Entretien de Bayrou à Ouest France
Le MoDem tient son université de rentrée, ce week-end, à Guidel (Morbihan). Son candidat malheureux à la présidentielle défend certaines réformes engagées et croit toujours à un centre allié d'une majorité réformiste.
Vous aviez annoncé qu'à titre personnel vous voteriez François Hollande. Vous le referiez ?
La France avait besoin d'alternance ! Le même parti était au pouvoir depuis dix ans et la situation du pays s'aggravait. De surcroît, les thèmes choisis par Nicolas Sarkozy étaient porteurs d'affrontements sur les sujets les plus brûlants. Si le président de la République, celui qui devrait rassembler, se met à exciter un pays en crise qui ne demande qu'à flamber, alors on va vers de graves accidents.
Et sur le fond ?
Ce qui est frappant, c'est le bouleversement que nous allons vivre : c'est la gauche qui va devoir expliquer au pays les réformes difficiles qu'il faut faire et auxquelles jusqu'alors elle s'opposait. François Hollande est aujourd'hui caricaturé. Mais les choix qu'il annonce, s'il les mène jusqu'au bout, seront de grande portée.
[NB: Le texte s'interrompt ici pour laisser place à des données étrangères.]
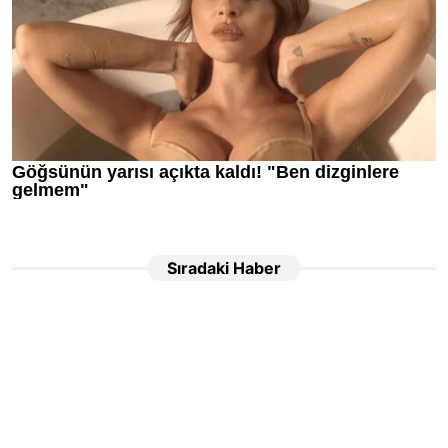
Sıradaki Haber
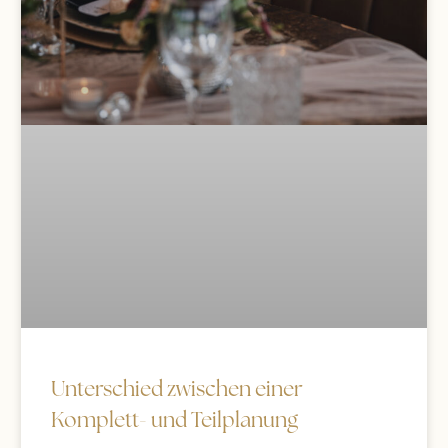
Unterschied zwischen einer
Komplett- und Teilplanung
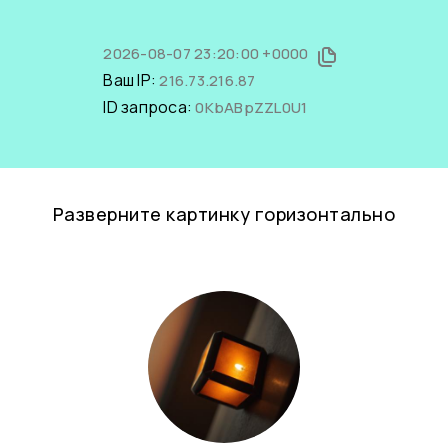
2026-08-07 23:20:00 +0000
Ваш IP:
216.73.216.87
ID запроса:
0KbABpZZL0U1
Разверните картинку горизонтально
Toutefois, il va être handicapé par deux éléments : il ne l'a pas annoncé aux Français pendant la campagne et il y a des incohérences entre des orientations justes et des décisions déraisonnables, comme de recruter 40 000 enseignants en une seule année, ou de trop faire appel à l'impôt.
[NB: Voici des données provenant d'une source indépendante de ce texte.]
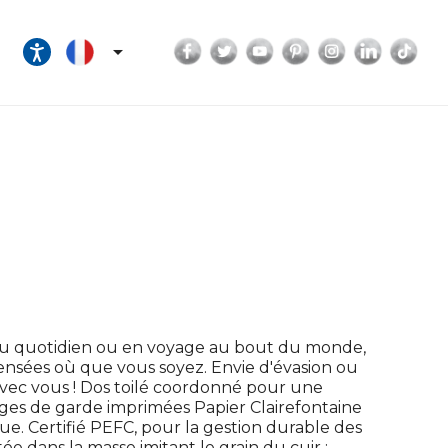
Facebook
Twitter
YouTube
Pinterest
Instagram
LinkedI
Tik

Au quotidien ou en voyage au bout du monde,
pensées où que vous soyez. Envie d'évasion ou
vec vous ! Dos toilé coordonné pour une
ages de garde imprimées Papier Clairefontaine
ue. Certifié PEFC, pour la gestion durable des
e dans la masse imitant le grain du cuir :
Quel rôle vous verriez-vous jouer dans cette conversion de la gauche ?
Ce qui m'intéresse, ce n'est pas la gauche, c'est notre pays. Il n'y a plus de gauche au sens unitaire du terme. Il y a une fracture entre la gauche qui choisit la dépense publique et récuse les réformes, et la gauche réformiste, celle que j'ai toujours appelée de mes voeux. De même qu'à droite, l'omniprésence des thèmes d'extrême droite fait qu'il n'y a plus une droite mais deux. Tout ceci va dans le sens de la nécessité d'une majorité réformiste pour soutenir une politique réformiste. J'y vois un espoir que je partage avec beaucoup de gens de l'Ouest.
Et l'initiative de Jean-Louis Borloo de fédérer le centre droit va-t-elle dans ce sens ?
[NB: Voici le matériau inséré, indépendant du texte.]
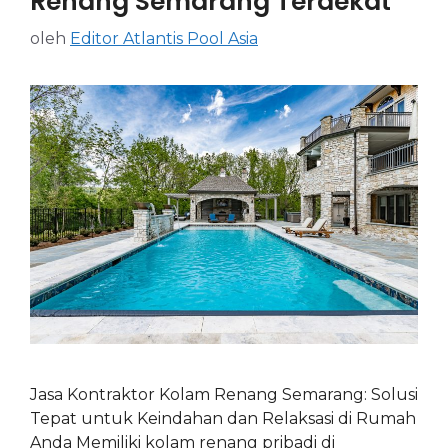
Renang Semarang Terdekat
oleh
Editor Atlantis Pool Asia
Jasa Kontraktor Kolam Renang Semarang: Solusi
Tepat untuk Keindahan dan Relaksasi di Rumah
Anda Memiliki kolam renang pribadi di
J'ai une vision plus large et plus ambitieuse pour le centre. Le centre ne peut pas être d'un seul côté, autrement il n'est pas le centre. Car il est impossible de réaliser les réformes si on continue la guerre civile perpétuelle droite contre gauche. La vocation du centre est de dépasser cette caricature et de faire vivre ensemble des sensibilités différentes, plutôt de droite, plutôt de gauche, et aussi centrales.
Indépendance qui vous a conduit dans une impasse...
Ne nous laissons pas arrêter par des difficultés passagères. Si le centre veut peser, il faut qu'il soit uni et qu'il y ait tout le monde. Un grand courant politique se définit toujours par rapport à lui-même et pas par rapport aux autres.